Description:

07 SUPPORT PORTAL

We have a web based application the allows the user to open word documents when the user clicks on the open button another login box pops up even though the user has already authenticated. We added the "OPTIONS" action to the rule protecting these resources and still have the same issue. We are running Apache 2 with SiteMinder Web Agent 6QMR5 CR9. The log shows:

[01/07/2009][11:18:36][716996][12851][0a31404a-af0c4-4964d5dc-3233-c8350a63]
[ProcessRequest][Start new request.] 
[01/07/2009][11:18:36][716996][12851][0a31404a-af0c4-4964d5dc-3233-c8350a63]
[CSmHttpPlugin::ProcessResource][Resolved HTTP_HOST: 'application.customer.com'.] 
[01/07/2009][11:18:36][716996][12851][0a31404a-af0c4-4964d5dc-3233-c8350a63]
[CSmHttpPlugin::ProcessResource][Resolved hostname: 'application.customer.com'.] 
[01/07/2009][11:18:36][716996][12851][0a31404a-af0c4-4964d5dc-3233-c8350a63]
[CSmHttpPlugin::ProcessResource][Resolved agent name: 'cmdevi625_was61'.] 
[01/07/2009][11:18:36][716996][12851][][CSmHttpPlugin::ResolveClientIp]
[Resolved Client IP address '10.103.23.85'.] 
[01/07/2009][11:18:36][716996][12851][0a31404a-af0c4-4964d5dc-3233-c8350a63]
[CSmHttpPlugin::ProcessResource][Resolved URL: '/Application/'.] 
[01/07/2009][11:18:36][716996][12851][0a31404a-af0c4-4964d5dc-3233-c8350a63]
[CSmHttpPlugin::ProcessResource][Resolved METHOD: 'OPTIONS'.] 
[01/07/2009][11:18:36][716996][12851][0a31404a-af0c4-4964d5dc-3233-c8350a63]
[CSmHttpPlugin::ProcessResource][Resolved cookie domain: '.lmig.com'.] 
[01/07/2009][11:18:36][716996][12851][0a31404a-af0c4-4964d5dc-3233-c8350a63]
[CSmHttpPlugin::ProcessidentityCookie][Decoded SMIDENTITY Cookie - User = '[redacted]']
[01/07/2009][11:18:36][716996][12851][0a31404a-af0c4-4964d5dc-3233-c8350a63]
[CSmHttpPlugin::EstablishSession][Processed SMIDENTITY cookie.] 
[01/07/2009][11:18:36][716996][12851][0a31404a-af0c4-4964d5dc-3233-c8350a63]
[IsResourceProtected][Resource is protected from Policy Server.] 
[01/07/2009][11:18:36][716996][12851][0a31404a-af0c4-4964d5dc-3233-c8350a63]
[CSmHttpPlugin::ProcessResponses][Processing Is Protected responses.] 
[01/07/2009][11:18:36][716996][12851][0a31404a-af0c4-4964d5dc-3233-c8350a63]
[ProcessCredentials][Plugin interface SmNoAction.] 
[01/07/2009][11:18:36][716996][12851][0a31404a-af0c4-4964d5dc-3233-c8350a63]
[ProcessRequest][CredentialManager returned SmNo or SmNoAction, calling ChallengeManager.] 
[01/07/2009][11:18:36][716996][12851][0a31404a-af0c4-4964d5dc-3233-c8350a63]
[ProcessRequest][Challenge Manager returned SmExit, end new request.]

Solution:

The solution to this problem requires setting PersistentCookies="YES" as well as authorizing the user for the OPTIONS method.

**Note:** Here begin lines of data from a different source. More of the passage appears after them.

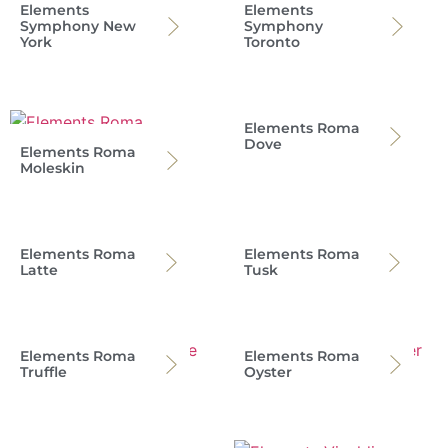
Elements
Elements
Symphony New
Symphony
York
Toronto
Elements Roma
Dove
Elements Roma
Moleskin
Elements Roma
Elements Roma
Latte
Tusk
Elements Roma
Elements Roma
Truffle
Oyster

Here's the details of the problem and why PersistentCookies solves it:

When you activate editing an Office document in-place, the following sequence occurs:

1. The document is downloaded by the browser.
2. The browser dispatches the document to the appropriate Office application.
3. The Office application loads the document, and then creates an HTTP connection to the server which sent the document, sending an OPTIONS request (as well as a couple of other requests afterward, but it is the first one which causes the failure).
4. The OPTIONS request contains no SiteMinder cookie, and because the resource is protected, SiteMinder challenges.
5. Office presents the challenge if it's protected by Basic, the challenge is a pop-up. If it's protected by forms, the form is displayed, but Office can't really process the form correctly.

PersistentCookies solves this, because Office uses the same underlying code as IE for creating HTTP connections. If the document is requested from IE, and a persistent cookie is used, then the cookie is stored on disk, and is accessible both by IE and the embedded IE used by Office. In step 4, instead of no cookie being sent, the session cookie is sent, and the resource is authorized.